The goal
To provide a searchable index of dishes to collate and curate into weekly sharable menus, based on dietary restrictions, nutritional goals, regional availability of ingredients. The platform would have a strong social aspect in a similar way to Pinterest to help with uptake.
My role
I’d been tasked with the development of the UX mainly but discussions would often ideas for experience enhancement and scope development, I was also responsible for all front-end development on WordPress and the style guidelines.
Discovery
Joice was the brain-child of the project owner Susanna, who had a clear idea of what she thought the service should do. So, we started with her idea and by carding the elements of the project to start to outline base requirements to establish a basic user flow.
We had our default user in mind who by sheer coincidence was very similar to the project’s owner Suzanna. We knew this wasn’t ideal but it would provide us with enough to get a model together.
However, there were enough points outlined to be able to split the requirements into different personas for describing a user-journey with different demands for the system to serve.
UX
Using a combination of Heuristic design, User stories and user-flow we honed the basic requirements of the service.
From these outlines, lo-res mockups were created to solidify the ideas and provide the team with a single point (InVision) of reference for discussions to progress. While applying design thinking to the service design to ensure the elements were not only in place but timely and useable.
Challenges
Membership
How to make people invest in the service?
insight
Utility and ease-of-use – and free to use.

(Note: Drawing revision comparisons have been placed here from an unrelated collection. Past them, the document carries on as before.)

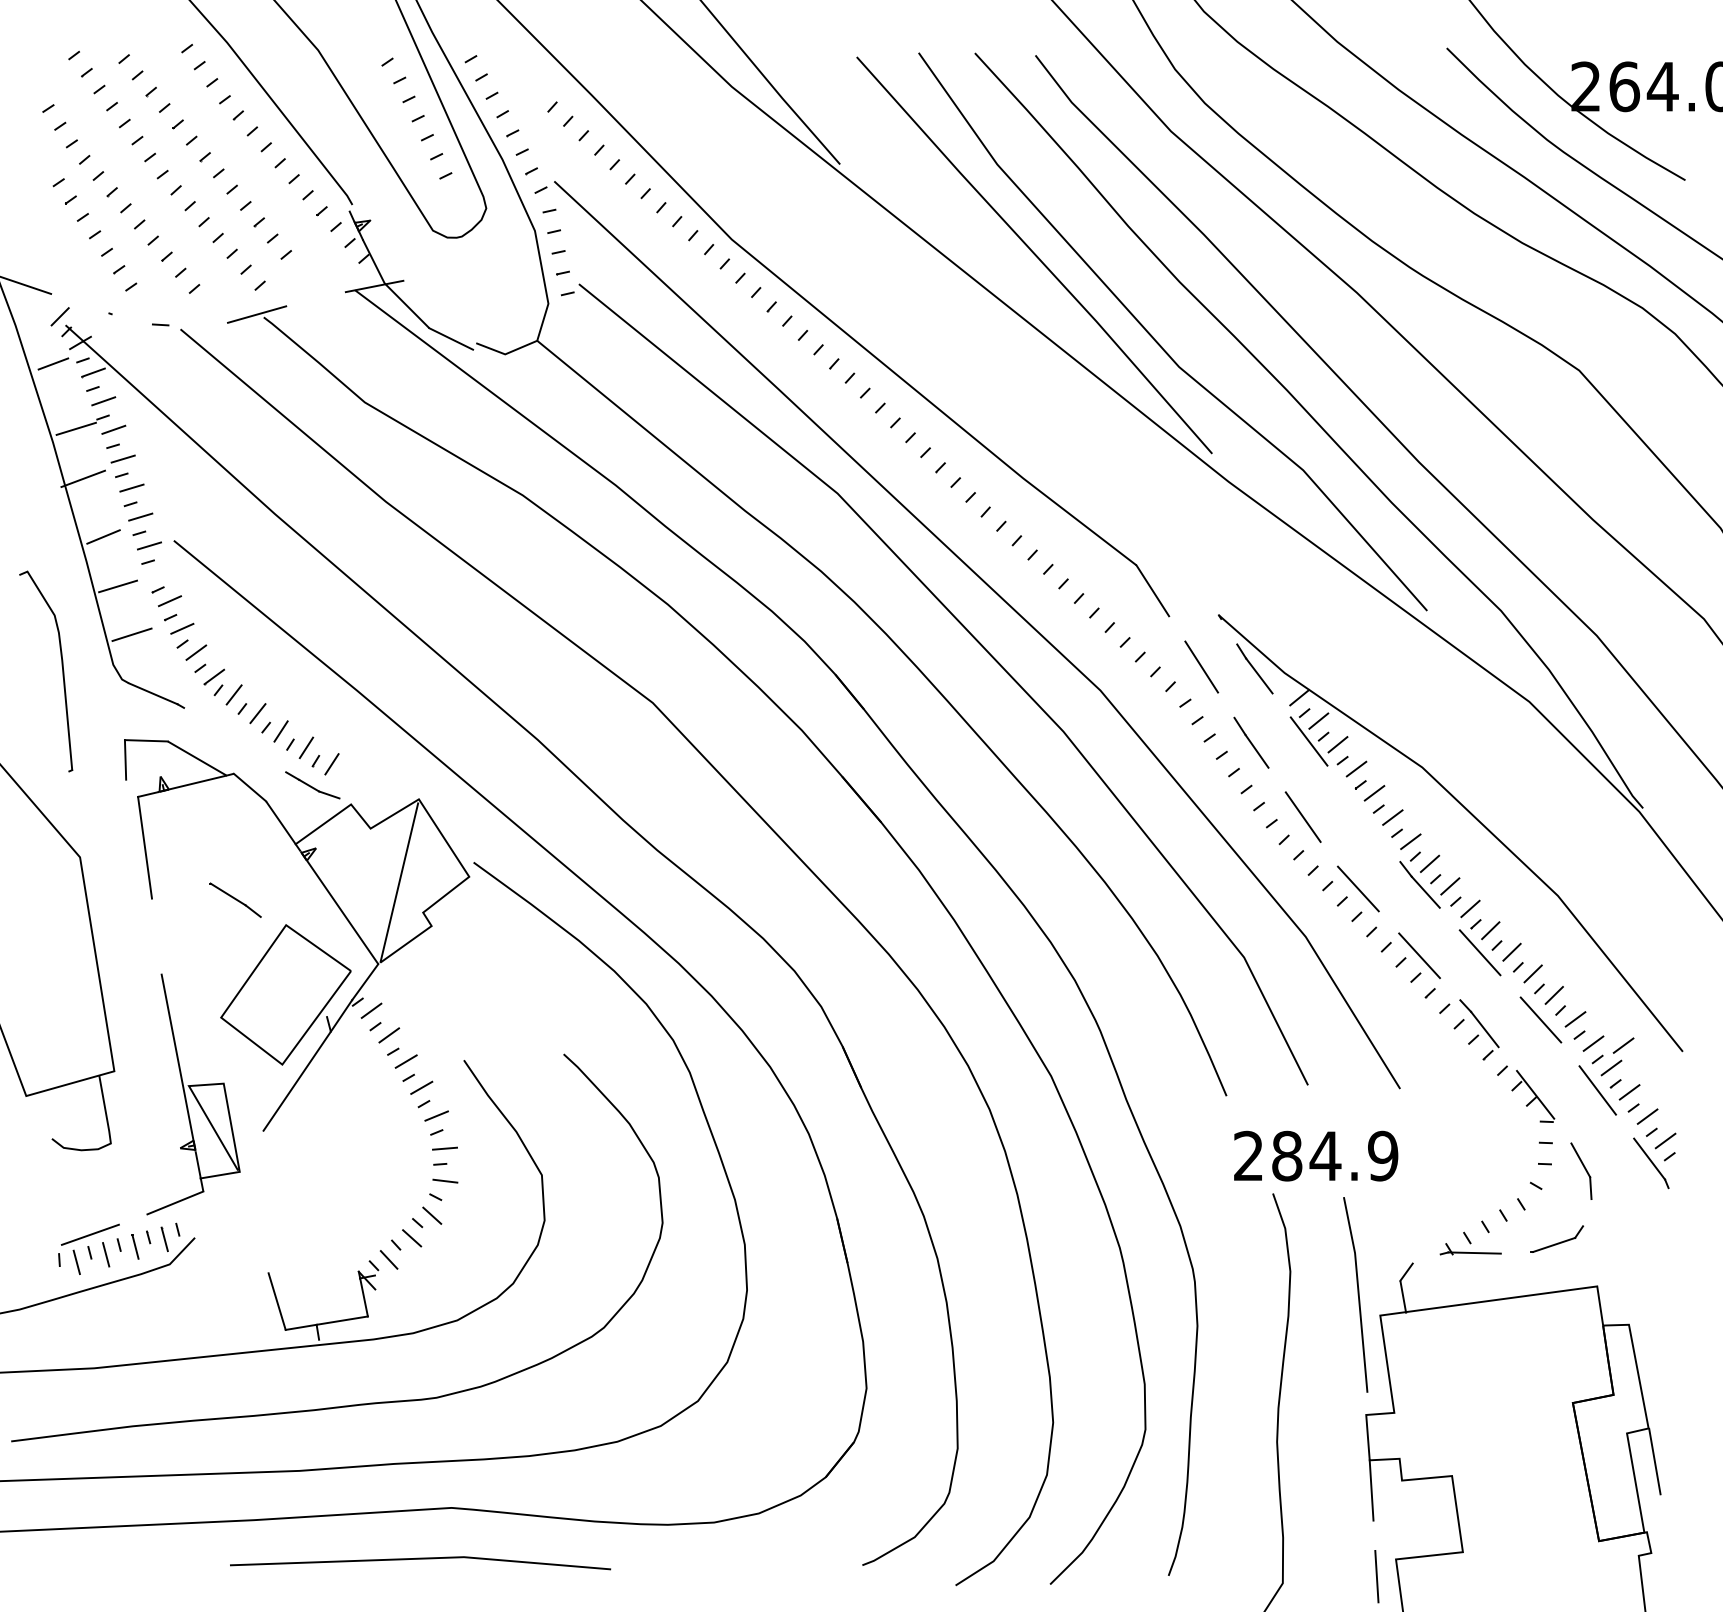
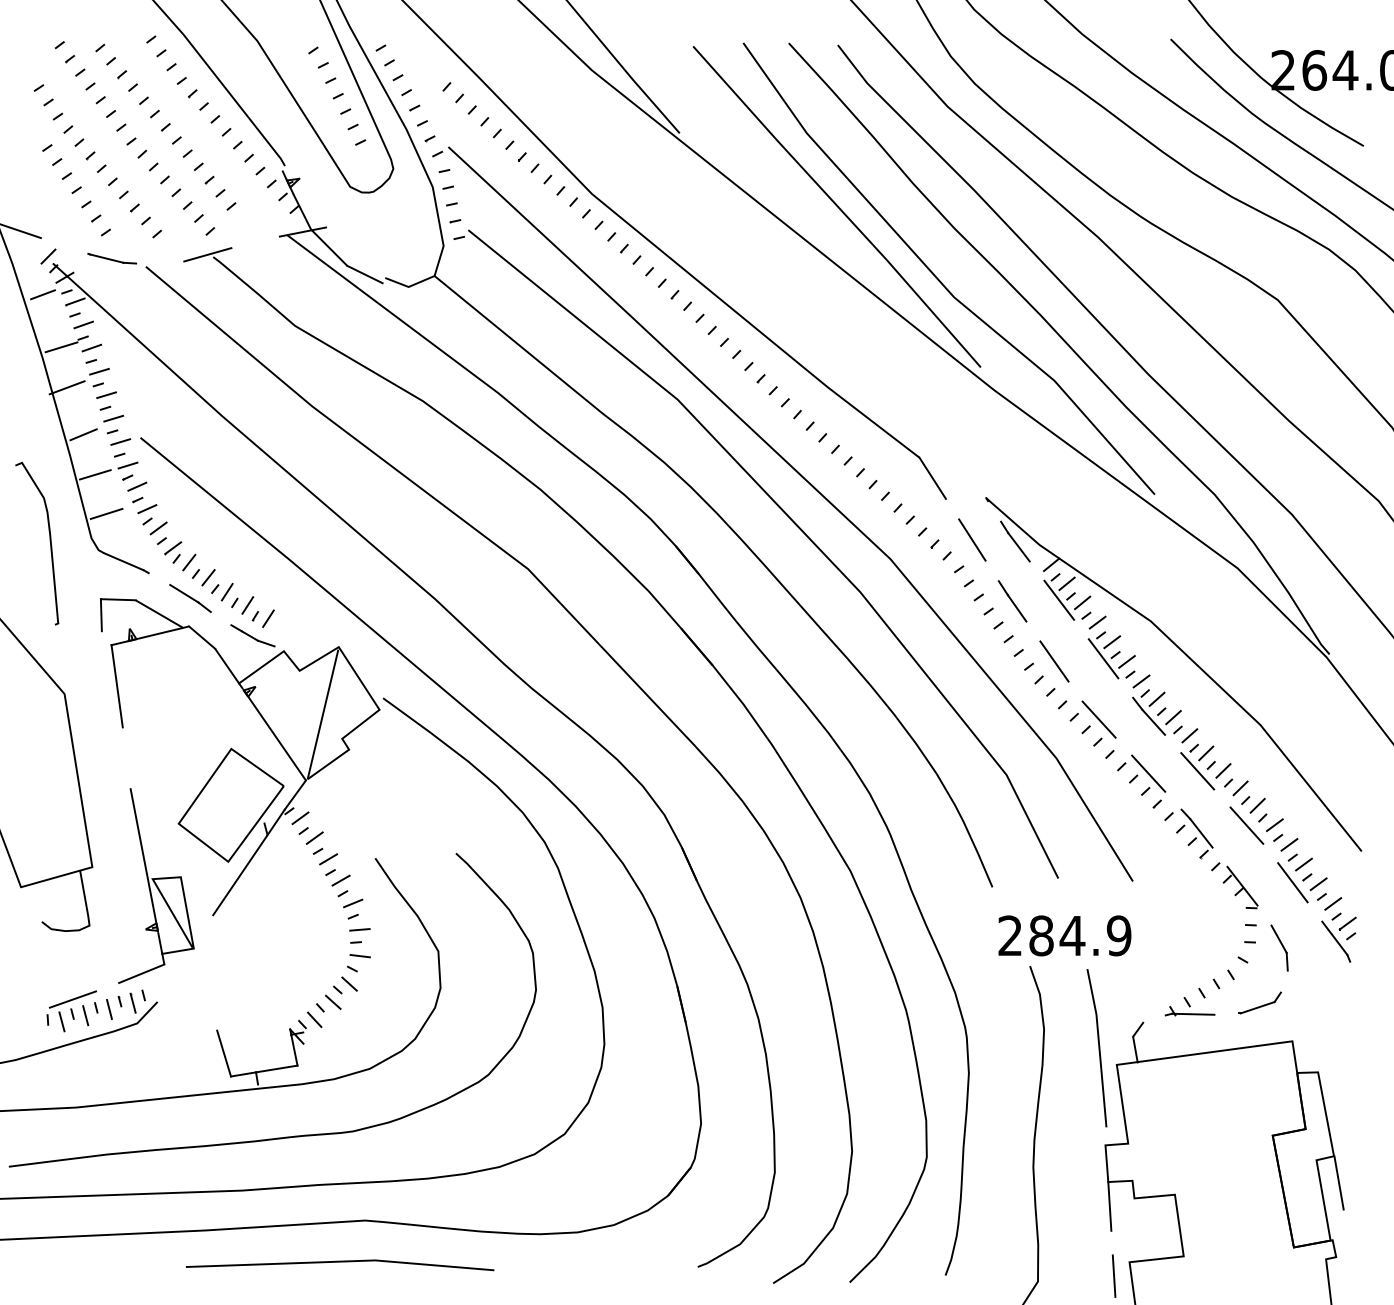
line: (131, 319) -> (106, 258), added
line: (157, 574) -> (127, 465), added
line: (1363, 813) -> (1103, 658), added
part: (235, 899) -> (190, 597), moved
line: (1623, 1045) -> (1313, 846), removed

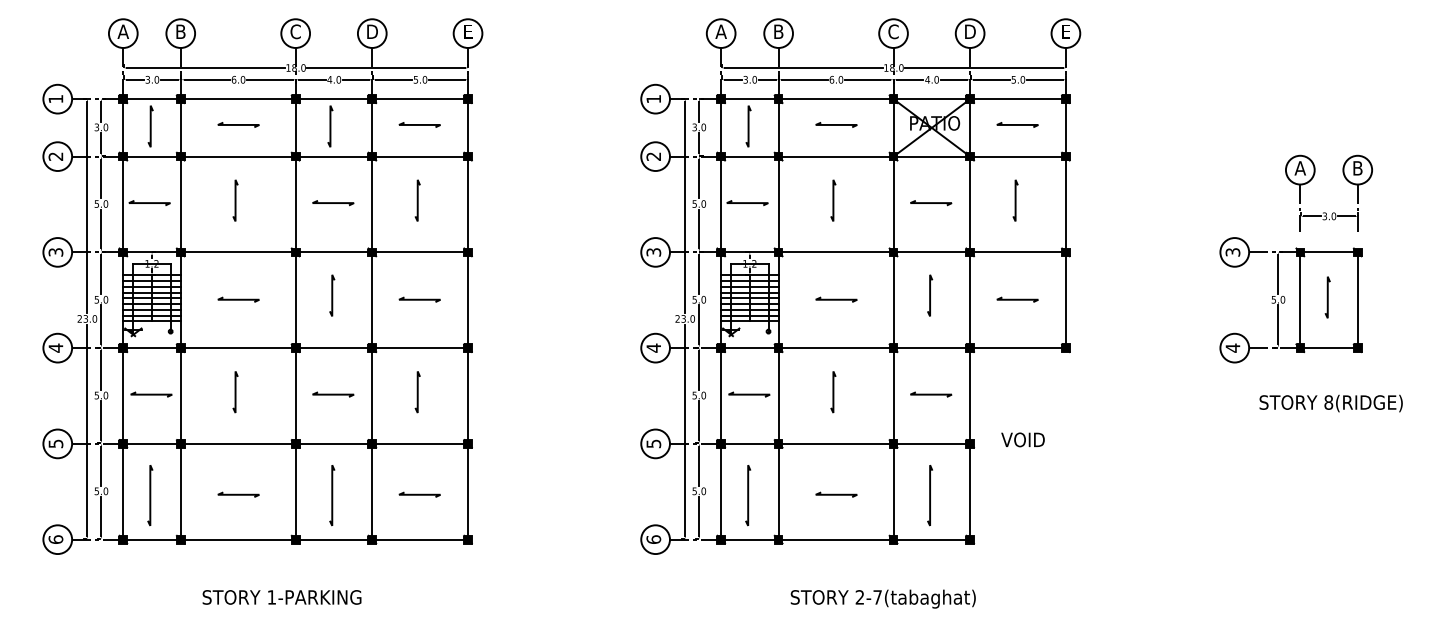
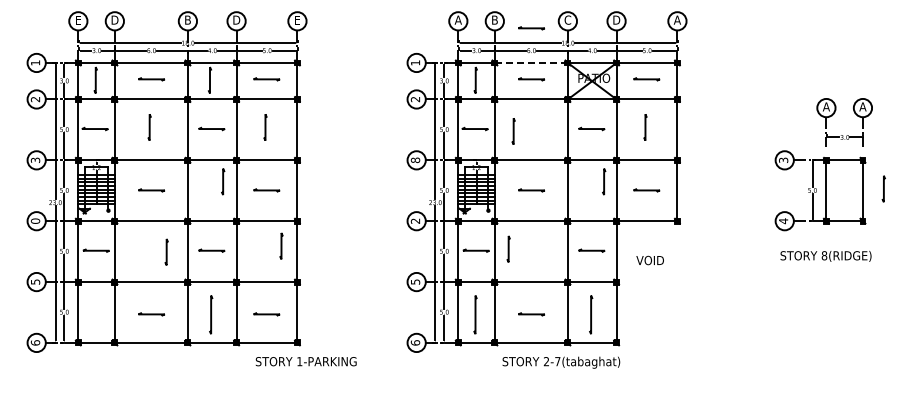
text: (121, 30) -> (77, 19), A -> E
text: (180, 30) -> (114, 19), B -> D
text: (295, 30) -> (187, 19), C -> B
text: (1064, 30) -> (676, 19), E -> A
line: (836, 44) -> (531, 28), added
line: (836, 98) -> (531, 62), solid -> dashed
text: (1357, 167) -> (862, 106), B -> A
line: (833, 200) -> (513, 131), moved
text: (653, 252) -> (415, 160), 3 -> 8
line: (332, 295) -> (223, 181), moved
line: (930, 295) -> (604, 181), moved
line: (1327, 296) -> (883, 188), moved
text: (55, 348) -> (35, 221), 4 -> 0
text: (653, 348) -> (415, 221), 4 -> 2
line: (235, 391) -> (166, 251), moved
line: (417, 391) -> (281, 245), moved
line: (833, 391) -> (508, 248), moved
text: (1330, 402) -> (825, 255), moved
text: (1021, 439) -> (649, 260), moved
line: (150, 494) -> (95, 314), removed
text: (280, 597) -> (305, 361), moved
text: (883, 598) -> (561, 362), moved

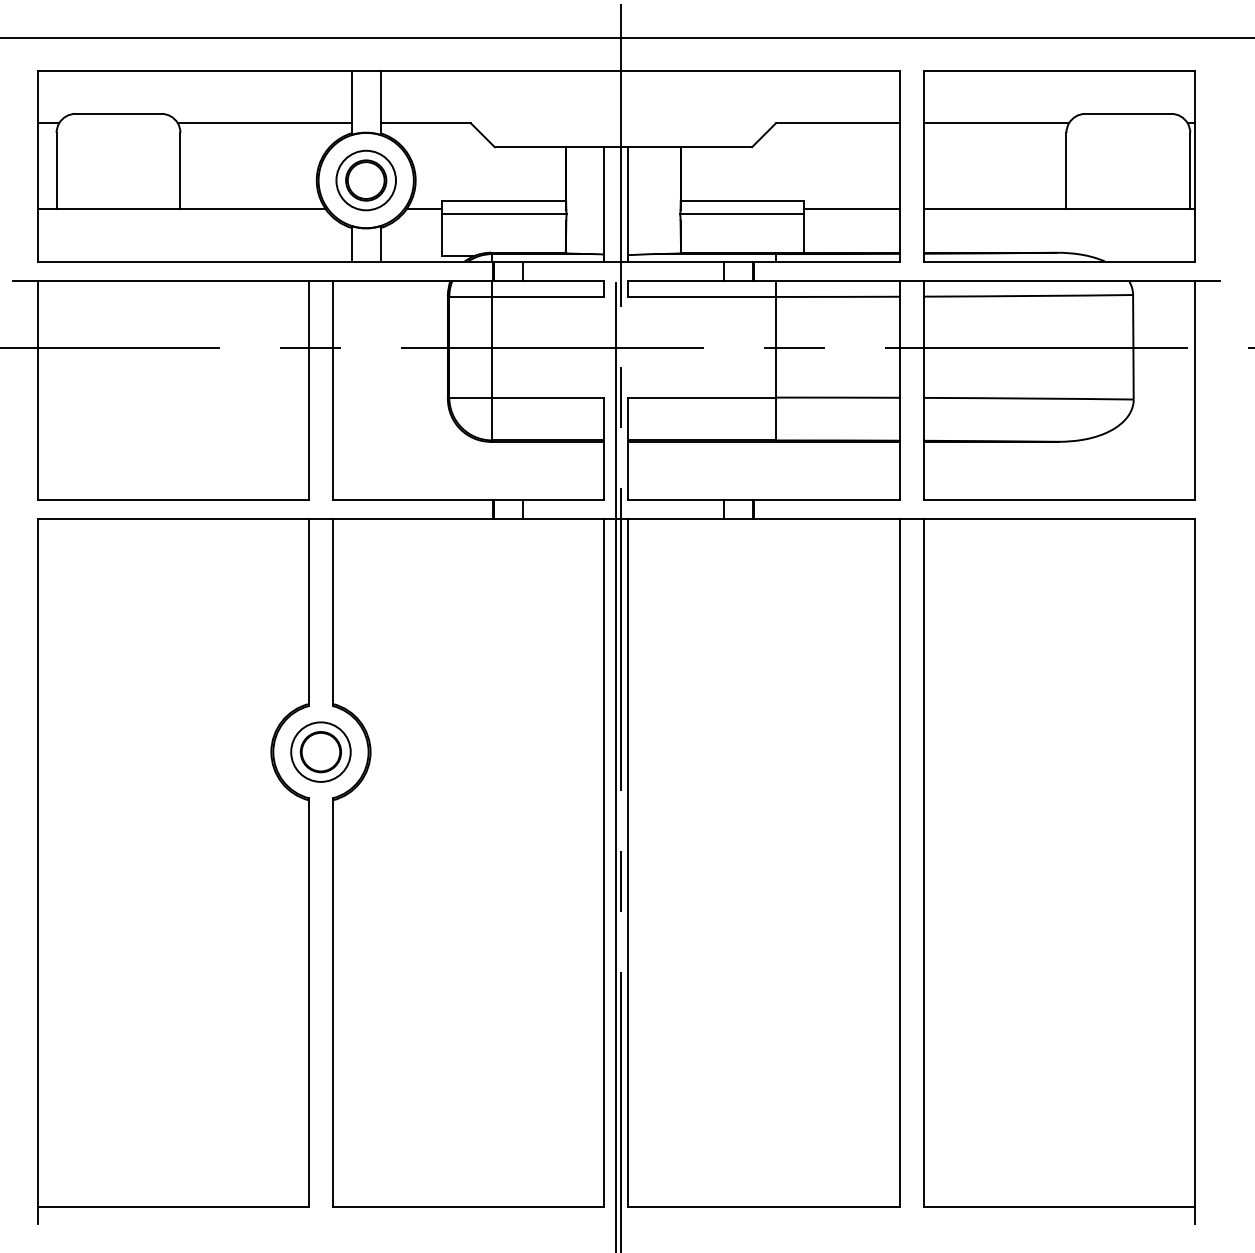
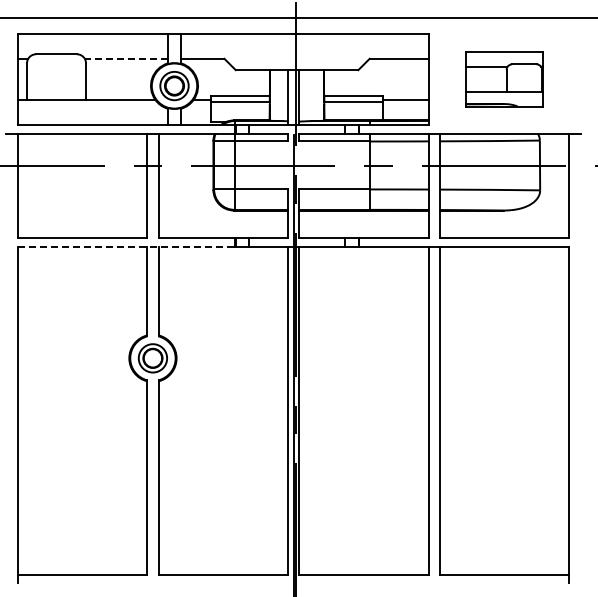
line: (263, 122) -> (125, 58), solid -> dashed
part: (1058, 166) -> (504, 79), size x0.6
line: (265, 519) -> (126, 247), solid -> dashed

Get people using the service so they can see how it might provide value, but requiring users to create an account to store all menus created. Means there’s a strong incentive to subscribe to the service.
Value
How were we going to differentiate our service from existing meal archive websites?
insight
Built into the core of our service was ‘the desire to eat better’ – as an individual or as a family. Our meals would all contain nutritional data alongside calories to make sure your weeks nutrition goals would be met.
Community
How to plug into our desire to share good things with friends?
insight
By making the creation of an account facebook login (or email) we could gain access to an existing social network and sharing platform. It was important users should be able to share their weekly menus online.
Mystery tour
How would users start using the service as it was intended?
insight
In the process of account creation the process would be broken into steps, each one asking a element of the data used to present a suggested plan their upcoming week.
in addition to this we had landing pages giving an overview of the service features.
Finance
How would the service maintain viability?
insight
We wanted to use paid partnerships with businesses supermarkets and grocers local to the users. Part of the Joice service was a dynamic shopping list generator, and partners would be listed as locations to buy ingredients to cook each weeks menu.
UI
There were three main aspects to the design of the Service;
- The marketing and landing pages.
- the meal library and menu calendar.
- The social and sharing aspects.
Prototypes
A very early page design made digital flesh, I’d produced a couple of static HTML pages to test out the responsive layout and fonts, etc, and injected some filler text to get an idea of the flow of the page.
First build
I took the html pages and created a model of the service built on WordPress, It was used to validate the interactive elements. We also used this site to hone the API to make sure required information was being requested as needed. We already had been generating our recipe database to test the build. Our team’s Web developer had built our Data architecture and infrastructure to support the bulk of the data and its retrieval.
Mobile first
A large chunk of the UI work was taking the screens we had created for tablet devices and making sure that the content fit onto a mobile without it being compromised.
Testing
Throughout the development of the project, each major interactive iteration would be tested by a focus group (6-10) for validation and feedback received would be reviewed to be included in the next iteration.
The hand-off
A Singapore based web publisher was approached to provide the App version of the service using the database we had created and the Joice engine and API.
Epilogue
Based on the Beta version, enough excitement about its potential convinced local organic supermarket to request a branded version for mobile. A sort of dynamically generated ingredients list restricted by ingredients available in their store. So you’d be able to cook any of the recipes the engine suggested.